Yes Tony that is exactly correct and why I posted that just above the question sanford ask. I received that info straight from the IRS....during an Face to Face Audit ;) So, yes Sanford they do happen. :)

Also those big corps you are talking about filing the losses, also showed many years of profits too though. The airline industry would be a perfect example.

tonygreek
02-03-2005, 09:18 PM
mmlawn, i remember hearing an airline stock analyst on cnnFn one day saying that in the entire history of powered flight, the entire airline industry had only shown a $400m profit. never looked to see if it was factual, but it was amusing as hell...and why i've never owned an airline stock.

tony

mastercare
02-04-2005, 03:00 PM
Those big corporations who show multi-million dollar losses are not hurting themselves. Corporations are owned by millions of shareholders. This means that if the company loses money, their stock price drops. The people who invested in that stock are actually the only ones losing money. The business miight lose market share, but unless they hold shares of their own company, only the stockholders are affected.
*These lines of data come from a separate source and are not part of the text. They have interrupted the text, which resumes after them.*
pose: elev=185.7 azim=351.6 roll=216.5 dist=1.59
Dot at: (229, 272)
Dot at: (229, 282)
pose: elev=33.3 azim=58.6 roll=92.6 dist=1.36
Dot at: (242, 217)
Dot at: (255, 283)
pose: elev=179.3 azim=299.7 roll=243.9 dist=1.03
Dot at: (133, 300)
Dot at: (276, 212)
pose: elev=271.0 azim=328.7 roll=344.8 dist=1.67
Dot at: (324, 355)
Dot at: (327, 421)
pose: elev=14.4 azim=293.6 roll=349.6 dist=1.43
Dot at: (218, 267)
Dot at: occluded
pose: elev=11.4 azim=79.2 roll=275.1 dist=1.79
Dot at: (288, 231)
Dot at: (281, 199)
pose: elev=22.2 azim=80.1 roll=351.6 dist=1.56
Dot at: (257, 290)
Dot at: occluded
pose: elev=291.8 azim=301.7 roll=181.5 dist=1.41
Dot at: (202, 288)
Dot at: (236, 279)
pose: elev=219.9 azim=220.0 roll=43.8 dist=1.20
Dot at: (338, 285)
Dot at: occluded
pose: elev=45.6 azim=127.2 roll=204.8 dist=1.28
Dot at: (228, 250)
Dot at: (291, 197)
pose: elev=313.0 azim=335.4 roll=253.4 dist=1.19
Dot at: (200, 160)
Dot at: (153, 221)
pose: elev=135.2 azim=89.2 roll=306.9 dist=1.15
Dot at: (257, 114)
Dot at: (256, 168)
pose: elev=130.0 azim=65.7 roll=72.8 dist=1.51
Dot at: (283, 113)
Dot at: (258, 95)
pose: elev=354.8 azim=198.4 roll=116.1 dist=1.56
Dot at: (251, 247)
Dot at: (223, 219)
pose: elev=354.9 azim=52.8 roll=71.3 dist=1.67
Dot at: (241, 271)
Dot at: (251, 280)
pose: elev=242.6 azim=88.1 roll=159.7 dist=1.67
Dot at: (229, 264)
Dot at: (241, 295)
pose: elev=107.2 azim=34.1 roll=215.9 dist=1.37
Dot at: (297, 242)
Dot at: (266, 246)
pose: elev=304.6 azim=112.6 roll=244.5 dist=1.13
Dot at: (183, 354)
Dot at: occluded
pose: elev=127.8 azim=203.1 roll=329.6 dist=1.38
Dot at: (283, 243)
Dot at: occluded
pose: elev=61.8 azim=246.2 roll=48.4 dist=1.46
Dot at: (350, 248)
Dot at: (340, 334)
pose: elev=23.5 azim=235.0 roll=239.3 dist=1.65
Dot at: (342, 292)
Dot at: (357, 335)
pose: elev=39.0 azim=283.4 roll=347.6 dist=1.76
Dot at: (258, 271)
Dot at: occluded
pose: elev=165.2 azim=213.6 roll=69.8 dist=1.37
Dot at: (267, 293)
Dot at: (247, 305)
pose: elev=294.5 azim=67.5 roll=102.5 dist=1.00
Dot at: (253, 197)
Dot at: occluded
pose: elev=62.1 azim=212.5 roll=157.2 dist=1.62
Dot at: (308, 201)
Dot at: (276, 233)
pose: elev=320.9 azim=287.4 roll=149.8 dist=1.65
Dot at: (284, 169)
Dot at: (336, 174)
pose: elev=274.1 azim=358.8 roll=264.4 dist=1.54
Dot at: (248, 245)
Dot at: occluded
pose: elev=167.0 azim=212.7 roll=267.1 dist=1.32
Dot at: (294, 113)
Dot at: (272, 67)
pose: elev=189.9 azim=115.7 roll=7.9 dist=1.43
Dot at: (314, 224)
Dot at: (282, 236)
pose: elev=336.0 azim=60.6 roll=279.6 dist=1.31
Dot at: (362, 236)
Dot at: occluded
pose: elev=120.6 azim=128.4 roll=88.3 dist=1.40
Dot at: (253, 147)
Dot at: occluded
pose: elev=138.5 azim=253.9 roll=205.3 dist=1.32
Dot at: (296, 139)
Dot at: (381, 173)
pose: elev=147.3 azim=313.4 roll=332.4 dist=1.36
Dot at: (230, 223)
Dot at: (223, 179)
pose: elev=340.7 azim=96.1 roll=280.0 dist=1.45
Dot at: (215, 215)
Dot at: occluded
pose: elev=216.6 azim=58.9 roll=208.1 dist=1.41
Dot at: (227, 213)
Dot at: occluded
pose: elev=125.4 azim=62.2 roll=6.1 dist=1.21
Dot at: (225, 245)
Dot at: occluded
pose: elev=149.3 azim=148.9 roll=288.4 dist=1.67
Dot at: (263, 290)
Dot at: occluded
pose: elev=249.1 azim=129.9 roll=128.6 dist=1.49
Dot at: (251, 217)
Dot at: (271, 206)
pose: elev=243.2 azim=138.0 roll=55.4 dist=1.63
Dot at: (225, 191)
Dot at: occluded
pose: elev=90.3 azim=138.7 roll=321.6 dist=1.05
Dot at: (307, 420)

During an IPO a company sells its stock to the public. That's when the company gets their money, and give you ownership in their company as an exchange. From that point on, as stocks are bought and sold, its on the secondary market. This means that one person sells his ownership (stock) to another person (or institution). The company doesn't see another dime from stockholders after the initial sale....which very few individuals have access to. The only way that its actually the "company's" money is if they have bond interest obligations to repay that they can't afford. And, if you can't afford it....sell more bonds, or get a loan.

That's how they get into losses and the IRS doesn't care....it's not their money, its the shareholders.